There was a couple of things we did in Brook+ which greatly improved performance, and I would like to get some feedback on the OpenCL analogy (if any). Please note that all the following is based on experience with "double" DP:
1- We used to have the output in the "double out<>" form rather than scatter "double out [idx]" form. It did not degrade the performance if some of the RHS input where gather streams. The closest thing I found in OpenCL was the image objects, but this is only for four 32bit .xyzw components of a 128b word. In brook, it worked great in double DP.
The brook scatter out out[idx]=.... was horribaly slow, which leads me to think this is the current mode of OpenCL output.
I did try a simple "out[global_id] = in [global_id]" kernel in both Brook& OpenCL, and I believe I did not see any significant improvements, compared to a Brook "out<> = in <>"

*-*-*

Print everything in the Brook+ and OpenCL post from "There was a" down to "in double DP.".

- Record set -
*-*-*

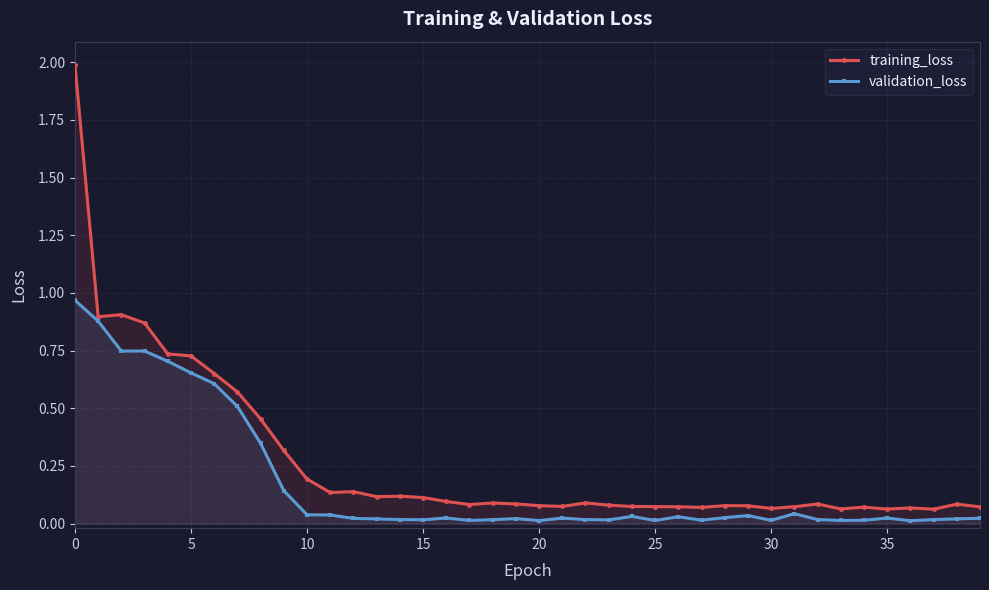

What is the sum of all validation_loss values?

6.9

*-*-*

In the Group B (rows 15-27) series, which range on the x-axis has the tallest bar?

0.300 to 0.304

*-*-*

- Your solution -
There was a couple of things we did in Brook+ which greatly improved performance, and I would like to get some feedback on the OpenCL analogy (if any). Please note that all the following is based on experience with "double" DP:
1- We used to have the output in the "double out<>" form rather than scatter "double out [idx]" form. It did not degrade the performance if some of the RHS input where gather streams. The closest thing I found in OpenCL was the image objects, but this is only for four 32bit .xyzw components of a 128b word. In brook, it worked great in double DP.